Days after Mississippi’s largest company – Laurel-based poultry processor Sanderson Farms – finalized its $4.5-billion sale to an out-of-state competitor, it agreed to pay its part of millions dollars in restitution to workers for its alleged role in a scheme to suppress wages.
The U.S. Department of Justice filed a lawsuit this week that outlined decades of communications and data sharing between the poultry industry’s largest players, including Sanderson and its new owner, accusing the companies of working together to keep wages and benefits from being competitive.
“Through a brazen scheme to exchange wage and benefit information, these poultry processors stifled competition and harmed a generation of plant workers who face demanding and sometimes dangerous conditions to earn a living,” Principal Deputy Assistant Attorney General Doha Mekki of the Justice Department’s Antitrust Division said in a statement.
Cargill Inc., Sanderson Farms Inc., and Wayne Farms signed an agreement with the Justice Department to pay $84.8 million in restitution to workers to resolve the lawsuit.
Cargill and Continental Grain Co. closed the acquisition of Sanderson Farms on Friday, almost a full year after announcing its plans. Continental owns Wayne Farms. The new corporate entity combines Sanderson – the third largest chicken production company in the country – with Wayne – the sixth largest – to create Wayne-Sanderson Farms.
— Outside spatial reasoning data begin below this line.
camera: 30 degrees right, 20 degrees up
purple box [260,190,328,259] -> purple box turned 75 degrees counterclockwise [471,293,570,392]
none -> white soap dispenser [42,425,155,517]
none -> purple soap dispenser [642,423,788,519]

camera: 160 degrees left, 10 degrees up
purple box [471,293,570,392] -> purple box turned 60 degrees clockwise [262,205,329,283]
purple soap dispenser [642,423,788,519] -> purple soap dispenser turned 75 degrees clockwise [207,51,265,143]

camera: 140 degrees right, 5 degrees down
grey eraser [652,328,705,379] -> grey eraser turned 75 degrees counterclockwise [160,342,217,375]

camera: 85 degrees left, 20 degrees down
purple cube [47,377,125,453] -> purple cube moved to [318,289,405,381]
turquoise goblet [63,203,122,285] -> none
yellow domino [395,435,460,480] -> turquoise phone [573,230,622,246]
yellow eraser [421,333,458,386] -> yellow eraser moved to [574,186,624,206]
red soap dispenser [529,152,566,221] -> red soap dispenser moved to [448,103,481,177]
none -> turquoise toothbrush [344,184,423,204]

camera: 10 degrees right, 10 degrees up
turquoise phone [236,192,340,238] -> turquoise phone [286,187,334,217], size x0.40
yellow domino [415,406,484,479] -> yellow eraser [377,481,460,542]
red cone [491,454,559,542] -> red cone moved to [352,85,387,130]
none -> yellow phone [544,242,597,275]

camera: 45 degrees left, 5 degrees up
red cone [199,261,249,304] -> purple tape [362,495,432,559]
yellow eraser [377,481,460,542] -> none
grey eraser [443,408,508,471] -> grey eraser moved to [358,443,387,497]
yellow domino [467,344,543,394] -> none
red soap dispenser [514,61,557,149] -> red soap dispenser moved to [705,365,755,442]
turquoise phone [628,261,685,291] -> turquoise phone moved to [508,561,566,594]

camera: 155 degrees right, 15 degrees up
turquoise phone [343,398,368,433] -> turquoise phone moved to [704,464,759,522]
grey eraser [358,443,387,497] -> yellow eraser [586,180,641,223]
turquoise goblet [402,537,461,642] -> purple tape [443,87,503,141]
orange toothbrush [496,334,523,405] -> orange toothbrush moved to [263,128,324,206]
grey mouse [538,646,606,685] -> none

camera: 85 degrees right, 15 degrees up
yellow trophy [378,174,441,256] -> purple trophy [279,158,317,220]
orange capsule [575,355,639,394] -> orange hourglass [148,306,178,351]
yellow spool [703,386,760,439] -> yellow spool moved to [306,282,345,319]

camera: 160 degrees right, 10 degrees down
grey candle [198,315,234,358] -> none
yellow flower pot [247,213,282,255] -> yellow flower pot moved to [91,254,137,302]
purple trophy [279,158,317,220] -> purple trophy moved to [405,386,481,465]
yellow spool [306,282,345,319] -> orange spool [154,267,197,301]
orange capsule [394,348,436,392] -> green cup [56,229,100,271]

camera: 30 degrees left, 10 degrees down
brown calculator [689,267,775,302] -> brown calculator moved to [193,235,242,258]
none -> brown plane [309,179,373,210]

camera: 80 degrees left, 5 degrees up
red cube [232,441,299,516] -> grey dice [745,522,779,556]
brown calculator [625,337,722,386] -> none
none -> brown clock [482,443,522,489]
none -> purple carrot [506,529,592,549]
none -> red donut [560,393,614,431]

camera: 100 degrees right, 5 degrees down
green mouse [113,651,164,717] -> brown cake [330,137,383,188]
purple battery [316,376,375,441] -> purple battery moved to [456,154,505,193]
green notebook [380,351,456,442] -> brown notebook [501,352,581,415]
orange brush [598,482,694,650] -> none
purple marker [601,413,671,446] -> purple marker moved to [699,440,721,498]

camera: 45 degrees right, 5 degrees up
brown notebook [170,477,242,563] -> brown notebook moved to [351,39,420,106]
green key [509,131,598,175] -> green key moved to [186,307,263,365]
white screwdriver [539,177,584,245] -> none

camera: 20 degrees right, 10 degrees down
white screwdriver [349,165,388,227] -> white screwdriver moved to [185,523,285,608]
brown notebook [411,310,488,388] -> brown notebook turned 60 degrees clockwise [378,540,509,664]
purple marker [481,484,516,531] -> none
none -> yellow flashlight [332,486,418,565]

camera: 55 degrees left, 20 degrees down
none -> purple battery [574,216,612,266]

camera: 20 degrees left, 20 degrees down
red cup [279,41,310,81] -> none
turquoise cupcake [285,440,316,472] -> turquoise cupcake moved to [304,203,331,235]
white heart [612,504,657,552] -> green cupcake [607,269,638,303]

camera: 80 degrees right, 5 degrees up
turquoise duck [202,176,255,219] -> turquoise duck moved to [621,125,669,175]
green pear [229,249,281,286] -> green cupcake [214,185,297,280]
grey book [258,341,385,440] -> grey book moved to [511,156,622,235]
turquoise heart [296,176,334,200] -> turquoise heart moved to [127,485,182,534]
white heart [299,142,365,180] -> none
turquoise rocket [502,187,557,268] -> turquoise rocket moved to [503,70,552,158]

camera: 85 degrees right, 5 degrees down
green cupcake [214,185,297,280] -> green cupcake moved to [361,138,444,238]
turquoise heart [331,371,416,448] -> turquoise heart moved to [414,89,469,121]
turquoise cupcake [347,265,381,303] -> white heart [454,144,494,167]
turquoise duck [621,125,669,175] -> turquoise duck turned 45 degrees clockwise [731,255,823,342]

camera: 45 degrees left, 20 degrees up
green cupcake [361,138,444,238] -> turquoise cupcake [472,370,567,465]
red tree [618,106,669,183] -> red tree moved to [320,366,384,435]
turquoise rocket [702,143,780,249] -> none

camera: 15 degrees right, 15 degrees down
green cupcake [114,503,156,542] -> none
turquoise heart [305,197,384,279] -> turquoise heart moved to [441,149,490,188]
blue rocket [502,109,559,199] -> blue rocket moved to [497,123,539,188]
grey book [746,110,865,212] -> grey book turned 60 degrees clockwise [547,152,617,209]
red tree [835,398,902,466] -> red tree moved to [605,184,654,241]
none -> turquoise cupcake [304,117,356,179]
“While we are pleased to have resolved this matter and put it behind us, both legacy companies are proud of their track record with their employees and growers and the agreement with DOJ evidences our commitment to continue to be an industry leader in those areas,” Wayne-Sanderson Farms said in a statement.
Cargill said in a statement it denies any wrongdoing but has been cooperative. The antitrust probe slowed the company’s plans to purchase Sanderson, which was first announced in August 2021.
The settlement, which still has to be approved by the court, also calls for a compliance monitor who will ensure the poultry companies are following regulations related to both processing facilities and with chicken growers.
The lawsuit says Sanderson and Wayne were both in violation of a protection act for the farms that hatch and grow chickens for slaughter. The poultry processors used a “tournament system” that adjusted payouts based on the quality of their brood compared to others, according to the lawsuit. The processors, however, are the ones supplying the chicks and feed.
DOJ alleged the poultry companies failed to provide the information the chicken growers needed to understand the inherent financial risks. Propublica outlined those types of risks in a 2019 investigation that showed how another poultry processor – Koch Foods – took advantage of Black Mississippi farmers to grow chickens, leaving them saddled with debt.
The agreement prevents Sanderson-Wayne from penalizing chicken growers by reducing base pay while still allowing for incentives and other bonuses. It requires expanded disclosures and transparency in contracts and prohibits retaliation against growers who raise antitrust concerns.
The new Sanderson-Wayne Farm is based in Oakwood, Georgia, with Clint Rivers, the CEO of Wayne Farms, as its head. The future of Sanderson’s corporate offices in Laurel is unclear.
“As we proceed with the integration of Wayne-Sanderson Farms, we look forward to investing in our communities, employees and grower partners to ensure there continues to be a strong and competitive American food supply,” the new company said in a statement.
Under its new ownership, Sanderson is no longer publicly traded. D.R. Sanderson founded the business in 1947 as a feed and seed store. For 75 years, it was family owned and based out of Laurel. Today, it spans more than 17,000 employees.
“It has been an incredible privilege to lead the Sanderson Farms team over the last 33 years and to continue my family’s legacy by helping to nourish families across the country,” former CEO Joe F. Sanderson, Jr. said in a statement. “I am proud of all we have achieved together, and I am confident that the fairness, honesty and integrity that has been synonymous with the Sanderson Farms name will carry on with Wayne-Sanderson Farms.”